Sunday, February 23, 2014

Light and dark

Every dark thing one falls into can be called an initiation. To be initiated into a thing, means to go into it. The 1st step is generally falling into a dark place and usually appears in a dubious or negative form. Falling into something or being possessed by something. The shamans say that to begin medicine, is to begin by falling into the power of the demons. To embrace them. The one who pulls you out of the dark place becomes the medicine. The one who stays in this is the sick person. You can take every illness; psychological and physical as  initiation. Even the worst things you fall into are an effort at initiation;  for you are in something that belongs to you, and now you must get out of it.  

The unknown... what we fear is inside us, and we quarrel in our minds about the significance of it's existence. We know that it is there, but we do not always understand why, and maybe we won't. Maybe it is there for us to know that it is a part of us, like breath. It just is. Maybe there is not an "answer" in the human sense. 

What we face is larger than we can comprehend in the narrow corridors of our minds. It is beyond this.  We are conditioned to not see past what is right in front of us, and to continue in a cycle of un growth. The ones who truly make it past this darkness, are unique in their thinking. They strive to be more reflective, and more enlightened. They question, everything; and that is good. That is when they find the light in that darkness, and embrace it along with the dark. 

Seeing past it, does not seem to be the answer, embracing both, the light, and dark, the demons and angels, only then do we truly learn who we are and possibly why we are where we are at in life. 

This is where we "get out" and start to heal. Nursing the demons, and encouraging the angels. Light and dark. We are both. 


Sunday, February 9, 2014

Echos

I am not a graceful person.  Not Saturday morning,  or Friday night sunsets.
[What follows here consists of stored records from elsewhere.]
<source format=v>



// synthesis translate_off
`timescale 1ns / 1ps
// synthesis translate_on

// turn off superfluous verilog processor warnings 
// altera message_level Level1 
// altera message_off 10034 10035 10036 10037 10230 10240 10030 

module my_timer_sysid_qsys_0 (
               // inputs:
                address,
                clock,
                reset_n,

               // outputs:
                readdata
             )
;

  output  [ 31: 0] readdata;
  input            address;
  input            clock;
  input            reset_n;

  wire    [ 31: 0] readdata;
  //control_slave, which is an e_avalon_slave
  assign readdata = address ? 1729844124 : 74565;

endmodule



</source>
I'm like 3 am gunshots, muffled in the distance.... 

I'm a frozen window in winter, my soul cracking nightly; I fall from elegance and  apologize for my sadness. 
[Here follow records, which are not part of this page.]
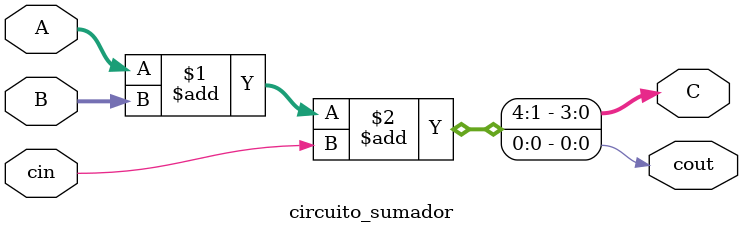
<source format=sv>
`timescale 1ns / 1ps


module circuito_sumador(
     input logic [3:0] A, B,
     input logic cin,
     output logic [3:0] C, 
     output logic cout
      );
     assign {C,cout} = A+B+cin;    
endmodule


</source>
Most times, I believe I do not fit... not with other people. Any people... lost, lonely, but not alone. Always with my thoughts. My thoughts, always with me. 

I belong to the years that are no longer... the way light and dark, mix beneath my skin... they become a storm. 

You never see the lighting, but hear crackle. Then the boom... Flashes in the night, drifting across the midnight sky. 

Like I drift across life.. wandering like an echo in you're mind. How do you see me? When looking through you're eyes, do you see the clumsiness? The stumbling along the way... 

Is this why my wretchedness are echoed in your eyes..... 


Saturday, February 8, 2014

Corridors

In the corridors of my mind, I am wandering.... passing closed door's.. it's dark, and I can barely see the outlines, the shapes of things to come. 

As I pass a doorway, I pause... wondering what is behind it. Curious, I open it slowly; what unfolds before me is a scene from my past... 

I am on a road, it is day light, my father and brother are there... there is a car that is parked at the curb. 

As my father looks up to me, I see another car pass slowly by... the driver obscured. But I know who it is... I know what he has come to say.... 

I close the door, not wanting to hear, to see... and move through the darken corridor. I pass another door..... hesitating, wanting to open it, yet knowing that what I will see is not to my liking.... 

I keep going... passing more and more doors.... following the corridors, turning corner's, like life changes. 

As many doors as I pass, and corners I turn, I know I am traveling through my life... passing somethings by, going through others.... changing with the time and shadows. 

I am there again, in that dark corridor.... not knowing which door to pass by, which one to stop and open.... do we ever really know, or is life an endless passageway... leading us to an unknown destination. 

Or do we get to stop and choose, which door to open, which one stays shut. My father is still with me.... watching, waiting, to see what I will do, where I will go. He knows that dark place I am in.... he's known for a long time. 

Yet has always walked with me there... through those corridors.